Provided records Block Start

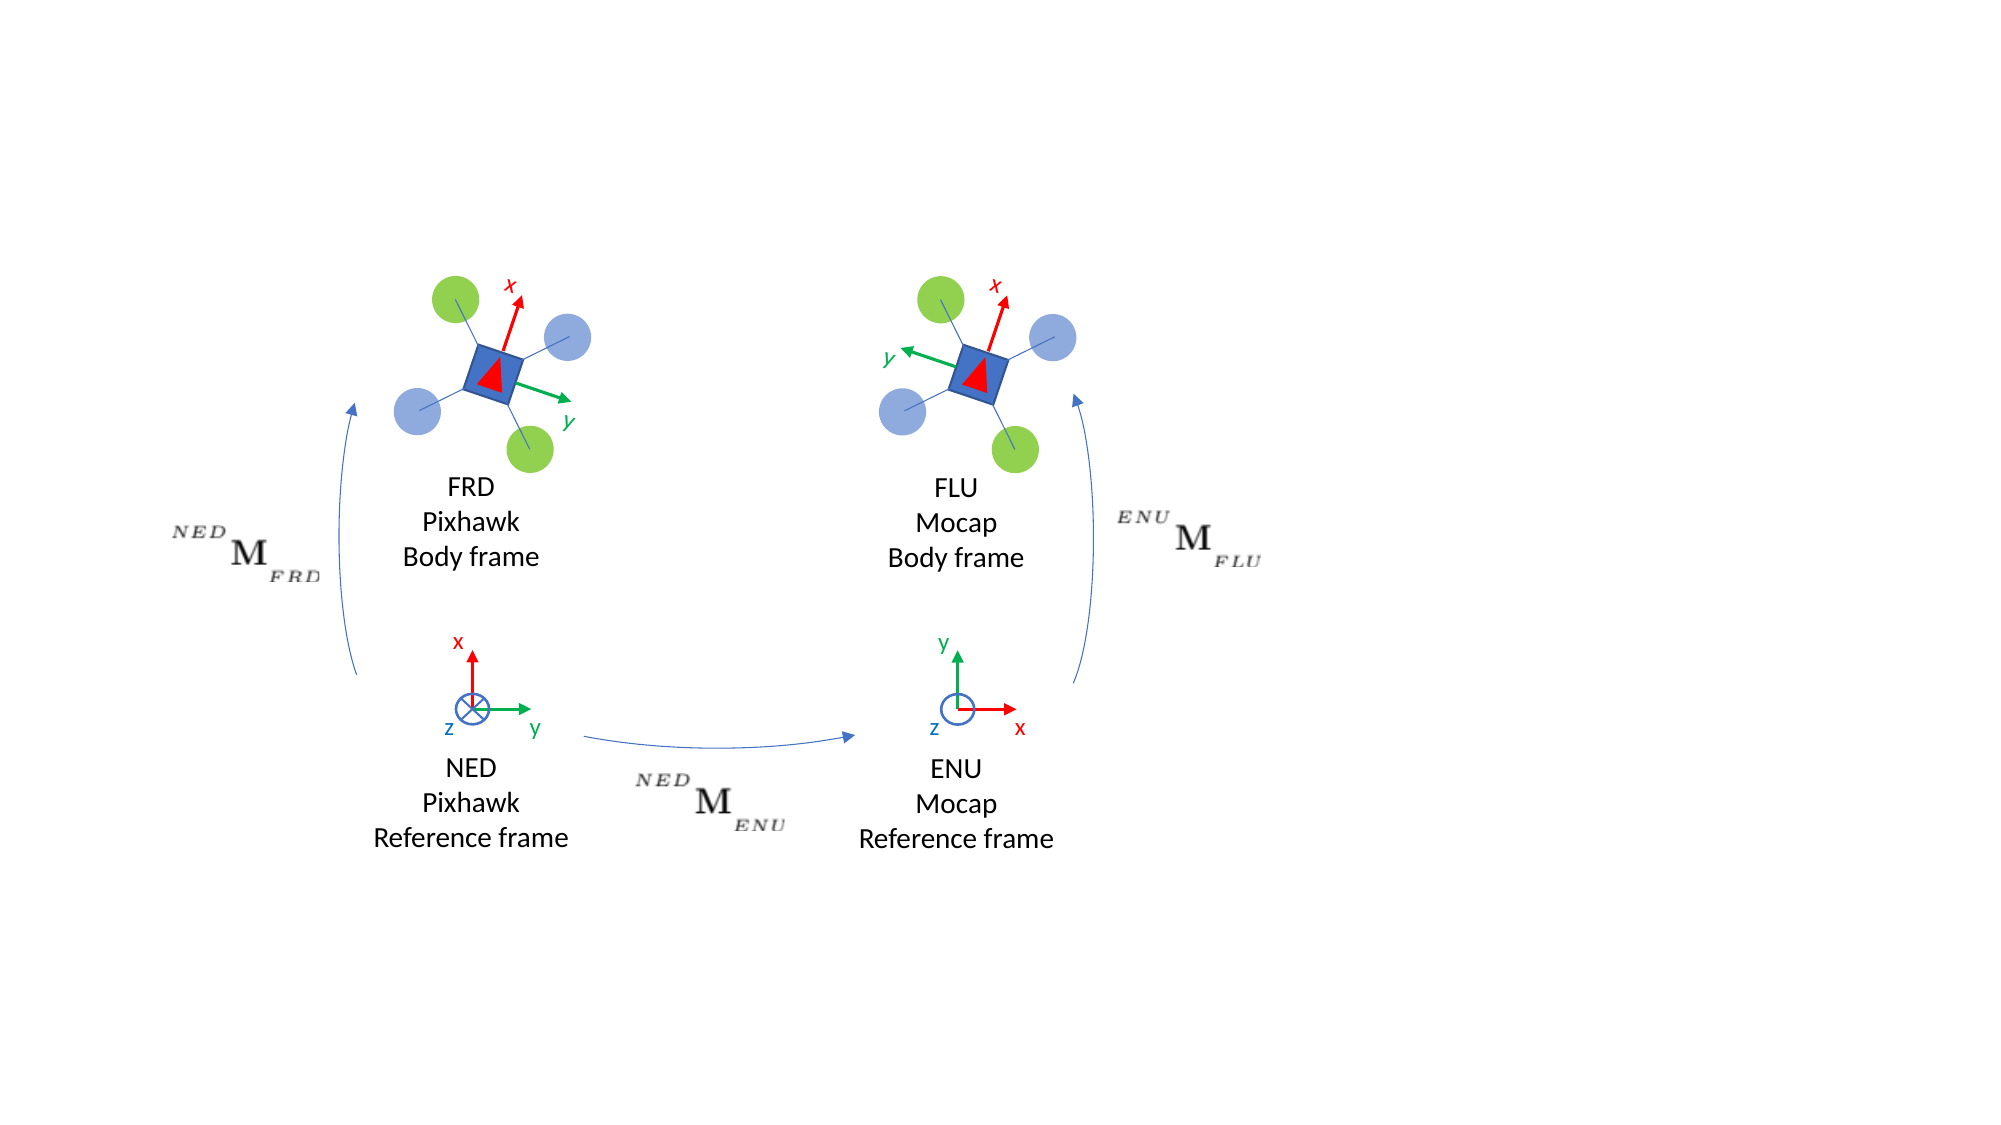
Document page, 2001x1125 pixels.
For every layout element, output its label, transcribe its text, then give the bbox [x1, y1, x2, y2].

text_box z [914, 702, 948, 748]
text_box [473, 692, 490, 708]
picture [1117, 510, 1261, 567]
text_box [338, 402, 377, 675]
text_box x [438, 617, 472, 663]
text_box NED Pixhawk Reference frame [353, 741, 589, 861]
text_box y [514, 702, 548, 748]
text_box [874, 255, 1067, 455]
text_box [460, 698, 485, 720]
text_box x [999, 703, 1034, 748]
text_box [583, 649, 856, 749]
text_box [456, 692, 472, 702]
picture [171, 525, 320, 582]
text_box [414, 262, 598, 461]
text_box z [429, 702, 463, 748]
text_box [942, 693, 976, 726]
text_box ENU Mocap Reference frame [838, 741, 1074, 862]
text_box FLU Mocap Body frame [838, 460, 1065, 581]
text_box [463, 710, 491, 726]
text_box FRD Pixhawk Body frame [365, 460, 589, 580]
text_box y [923, 617, 957, 663]
text_box [1056, 393, 1094, 684]
picture [634, 773, 785, 831]
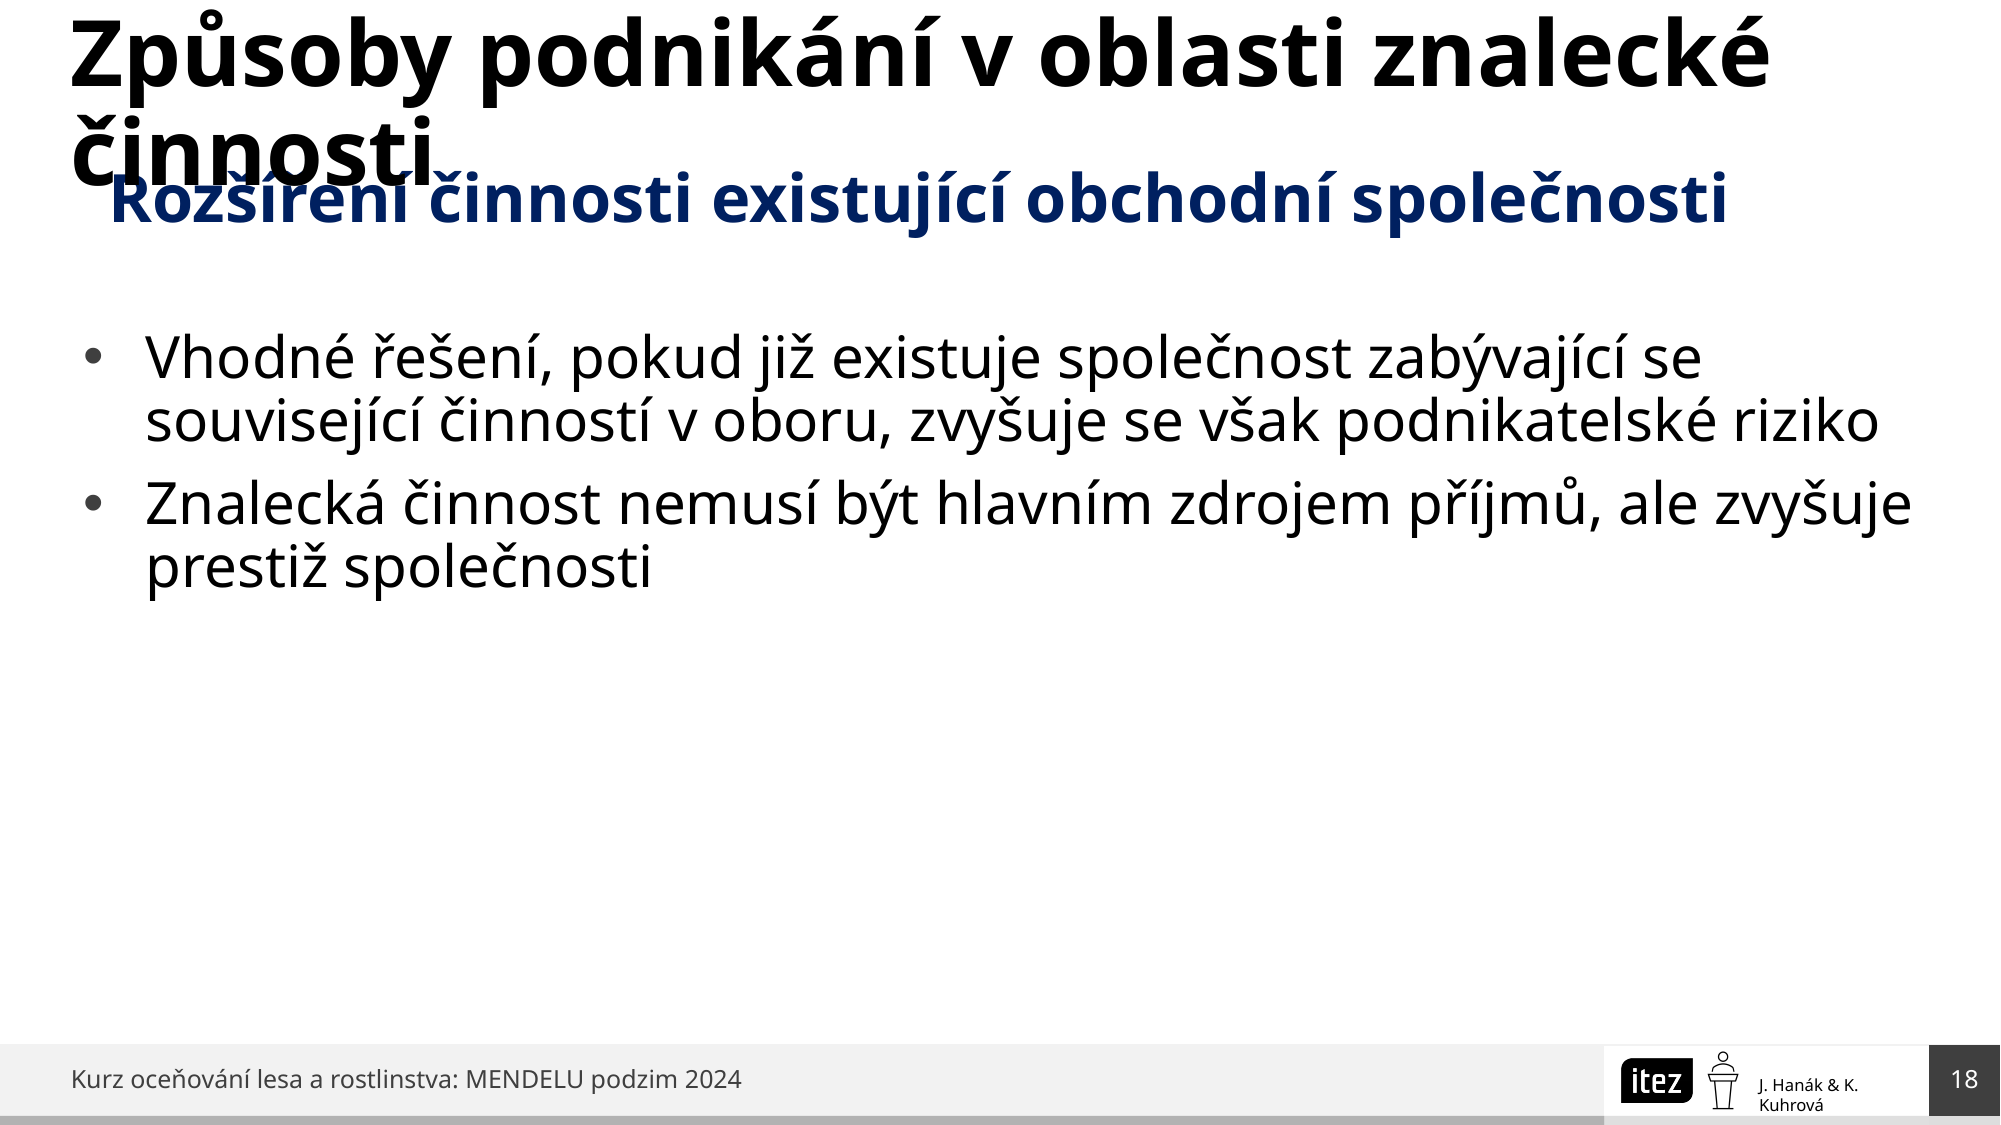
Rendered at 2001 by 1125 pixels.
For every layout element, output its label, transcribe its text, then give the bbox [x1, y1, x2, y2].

slide_number 18 [1929, 1045, 2000, 1116]
footer Kurz oceňování lesa a rostlinstva: MENDELU podzim 2024 [70, 1056, 1000, 1105]
list Rozšíření činnosti existující obchodní společnosti [70, 165, 1931, 265]
picture [1621, 1049, 1754, 1112]
title Způsoby podnikání v oblasti znalecké činnosti [70, 70, 1930, 142]
list Vhodné řešení, pokud již existuje společnost zabývající se související činností v oboru, zvyšuje se však podnikatelské riziko Znalecká činnost nemusí být hlavním zdrojem příjmů, ale zvyšuje prestiž společnosti [70, 327, 1930, 1016]
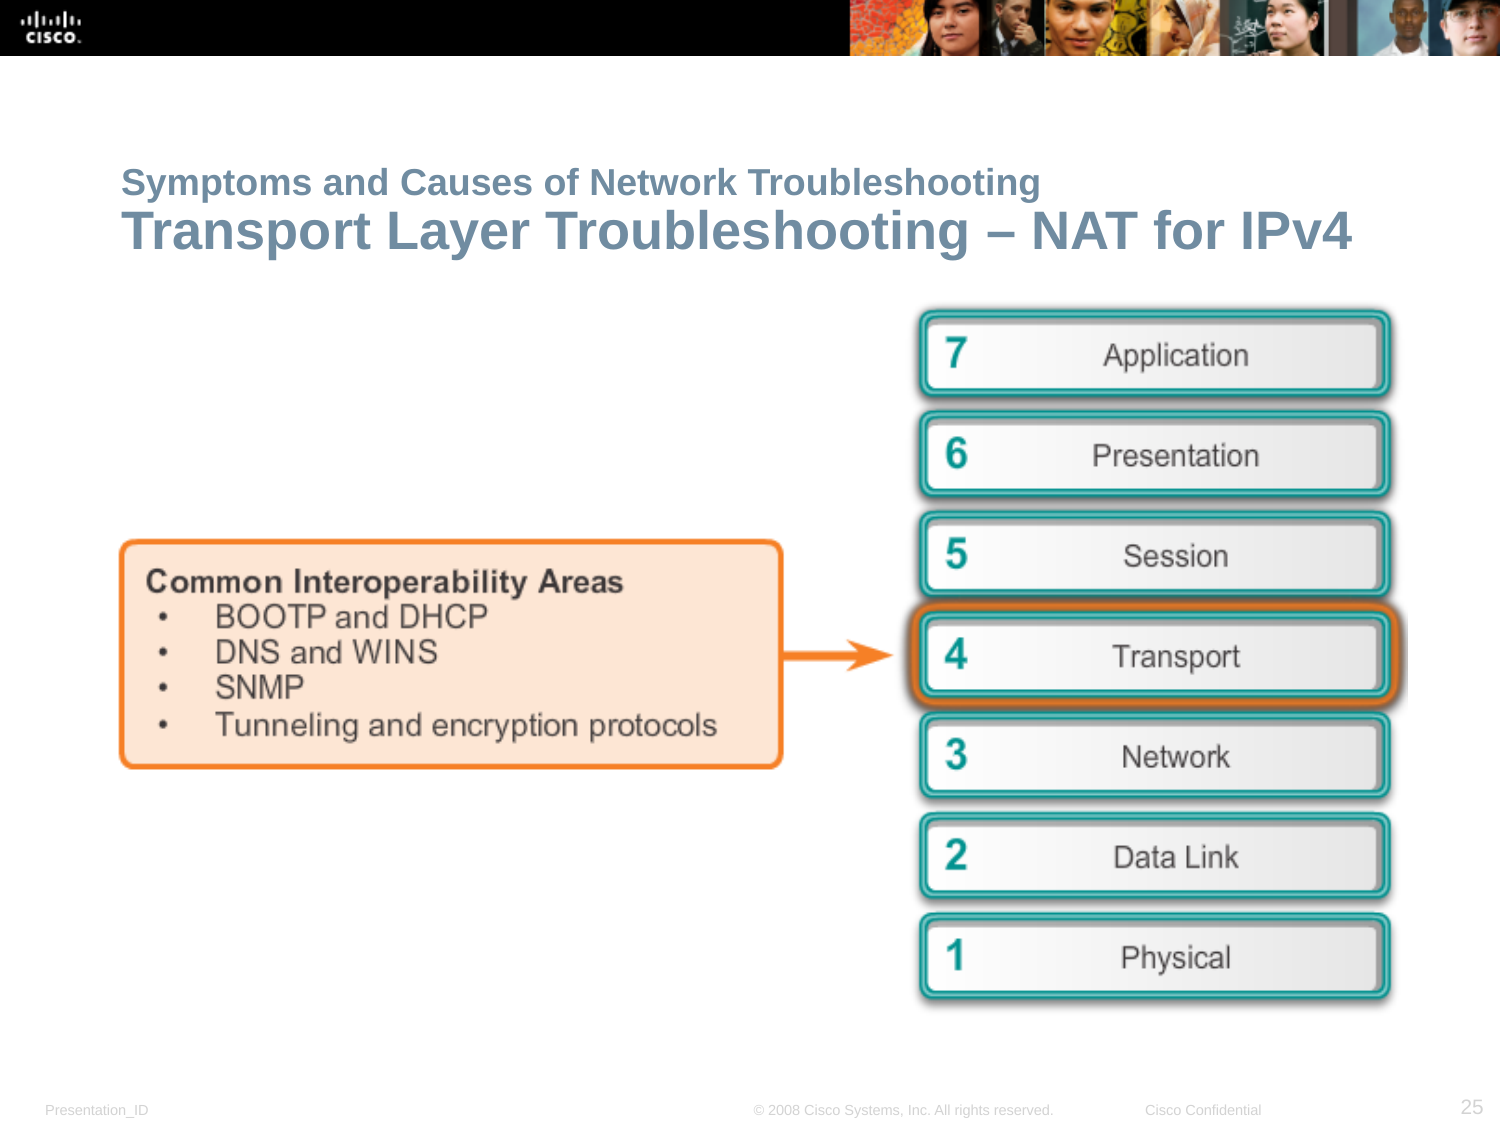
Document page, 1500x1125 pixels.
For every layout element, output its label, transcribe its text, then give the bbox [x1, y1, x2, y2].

picture [0, 0, 1500, 56]
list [107, 292, 1411, 1019]
title Symptoms and Causes of Network Troubleshooting Transport Layer Troubleshooting – NAT for IPv4 [107, 130, 1444, 269]
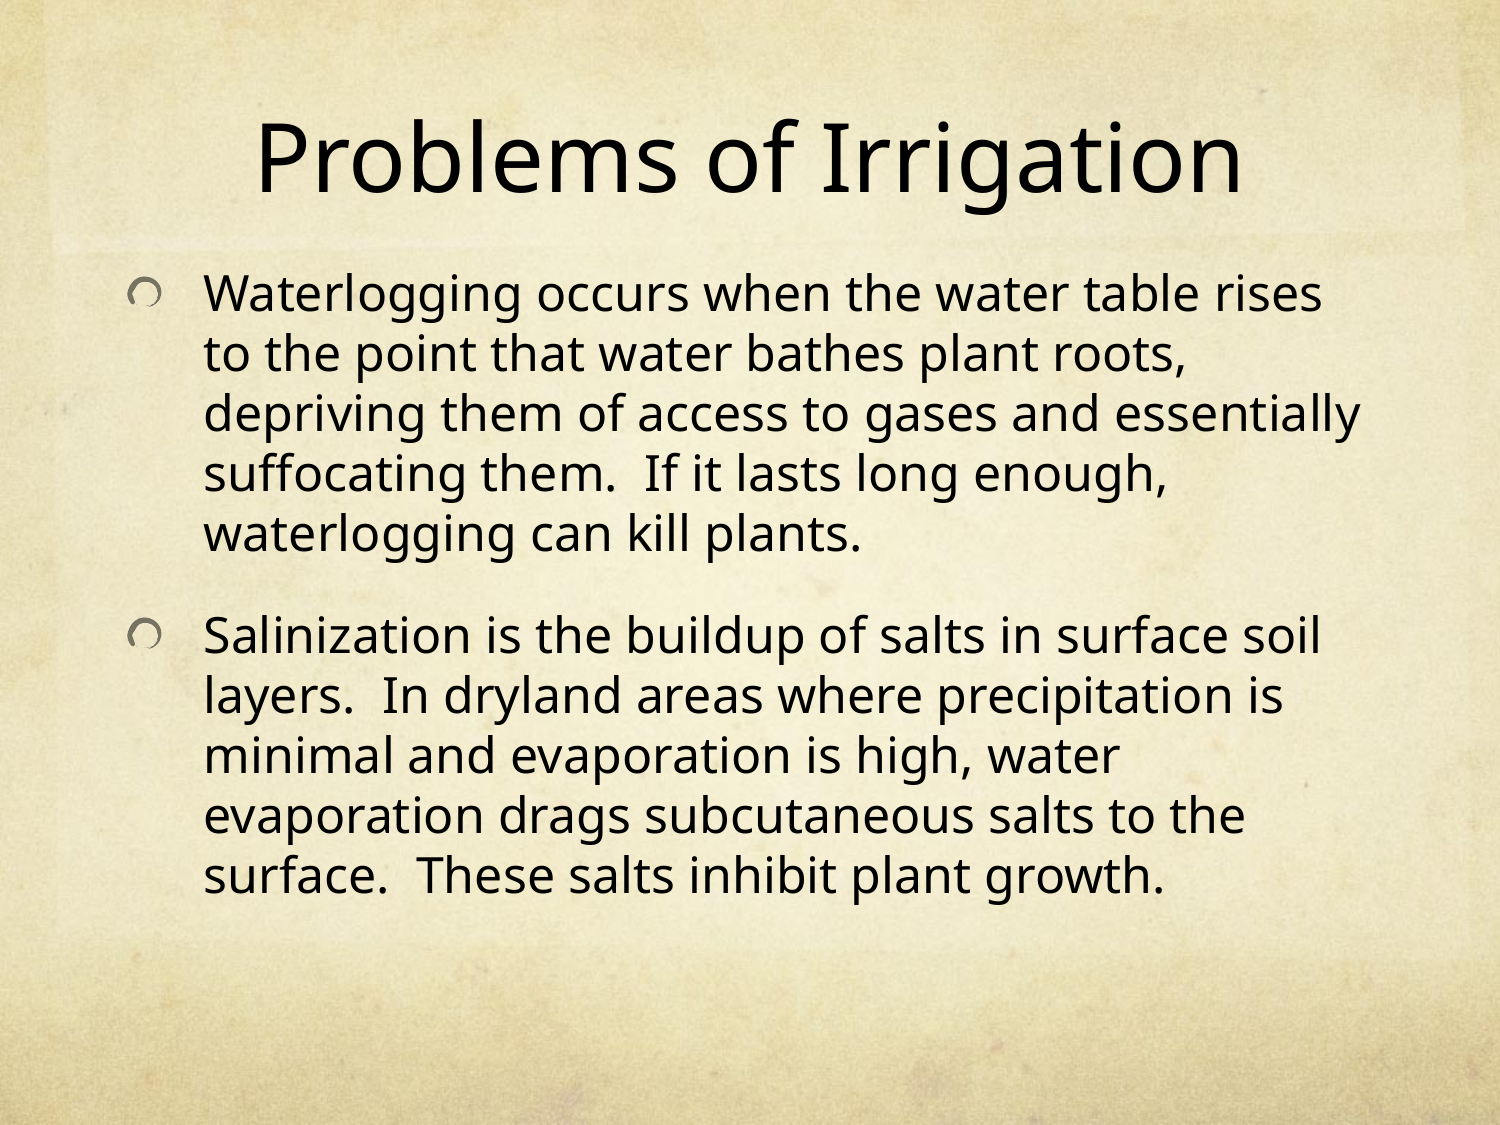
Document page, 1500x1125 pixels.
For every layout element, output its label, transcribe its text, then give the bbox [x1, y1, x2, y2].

Provided records Block End

▶ _Exercise goal_:
The result is a copy of every line above where the word "pixels" shows up.

▶ _Output of the task_:
Document page, 2001x1125 pixels.
Rendered at 2001 by 1125 pixels.
Document page, 1500x1125 pixels.
Document page, 1500x1125 pixels.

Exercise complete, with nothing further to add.